PART 4: PUTTING IT TOGETHER
Marketing for Each Stage of a Release
If you’re planning to promote an upcoming release, structure your content in stages. We’ve provided the three stages below with goals and 5 tactics you can use to achieve them.
- Pre-release: Hype & anticipation
- Create a pre-save campaign and pitch Spotify Editorials
- Send press release to your network
- Record and cut up behind the scenes videos
- Create a music video teaser
- Plan a release show, party, and/or tour
- Release week: Conversion & engagement
- Run conversion ads on social media
- Repost and share press coverage
- Run paid campaigns on streaming platforms like Spotify for Artists
- Make announcement posts and encourage reposts
- Run Meta conversion ads linking to your music
- Post-release: Momentum & relationship-building
- Play local shows and/or tour and keep a tour diary
- Pitch curator playlists
- Drop a remix, b-side, or alternative arrangement of a recent release
- Promote merch and physical copies of your release
- Poll fans on favorite tracks
Marketing When You’re Not Releasing Music
No matter how busy you are, you’ll encounter rest periods. For a lot of artists, marketing during this time can feel perplexing. But it’s crucial to maintain momentum and nurture your fanbase so that they’re already engaged when it comes time to market your next “big thing.” Here are a few approaches you can take.
Diaristic: Post about things in your day-to-day that fans might relate to! Create content around a new skill you’re learning, a musical idea you’re exploring, a recent trip you took, or a question you’re struggling to answer. These kinds of day-to-day posts may seem mundane, but if you’ve focused your media around marketing and music, these kinds of posts can be a refreshing change and enable fans to get to know you. This approach also works in a newsletter format.
Creative: Think of ways to repackage and enhance your latest release. That could mean dropping remixes or alternative versions, but it could also be grounds for a totally new spinoff. Record an album-long music video or documentary, curate a special show, or drop a complementary form of media like a lyric book or painting that adds to your latest release.
Community: You can stay active by supporting other artists and building community online. That can take various forms but a few quick ways to engage are sharing and reposting content from artists you love, commenting on other profiles, and creating playlists and mixtapes assimilating your music with others.

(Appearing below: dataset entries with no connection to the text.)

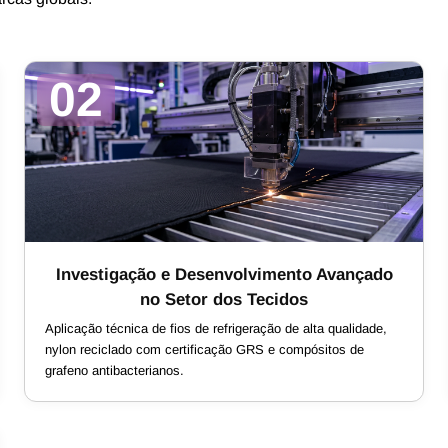
02
Investigação e Desenvolvimento Avançado
no Setor dos Tecidos
Aplicação técnica de fios de refrigeração de alta qualidade,
nylon reciclado com certificação GRS e compósitos de
grafeno antibacterianos.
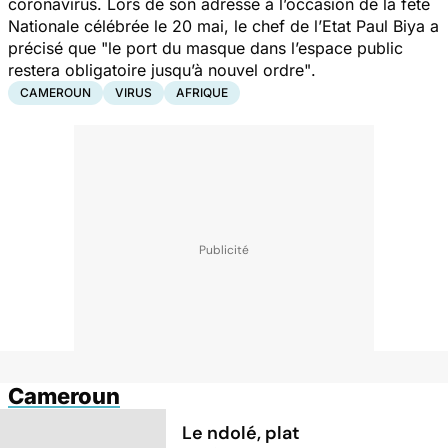
coronavirus. Lors de son adresse à l’occasion de la fête
Nationale célébrée le 20 mai, le chef de l’Etat Paul Biya a
précisé que
"le port du masque dans l’espace public
restera obligatoire jusqu’à nouvel ordre"
.
CAMEROUN
VIRUS
AFRIQUE
Cameroun
Le ndolé, plat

Final Tips: Think Long Game
As you’re putting these marketing tips into practice, it’s important to keep a focus on the longer term goals you want to achieve. What does success as an artist look like for you? Set goals that genuinely motivate and inspire you – with so many tools, channels, and content types today, it’s easy to overwhelm yourself by following general industry advice and end up spreading yourself thin by treating marketing as an obligation. Reflect on what aspects of your artistry bring you fulfillment and align your marketing accordingly to grow your career in those directions.
Secondly, as you’re planning out marketing strategies and content, focus on how you can set yourself up for consistent rather than perfect content output. Consistent posting builds trust with your audience, establishes you as an active artist online, and plays well to algorithms.
Lastly, keep a log of key performance marketing metrics across all your channels. Long-term marketing success comes from data-driven decisions and after several months of output, you’ll be positioned to learn from your data. Track how an entire release campaign performs and you can leverage your insights to make your next release campaign even more successful. Leveraging metrics can optimize your marketing and save you time, allowing you to focus on the art itself.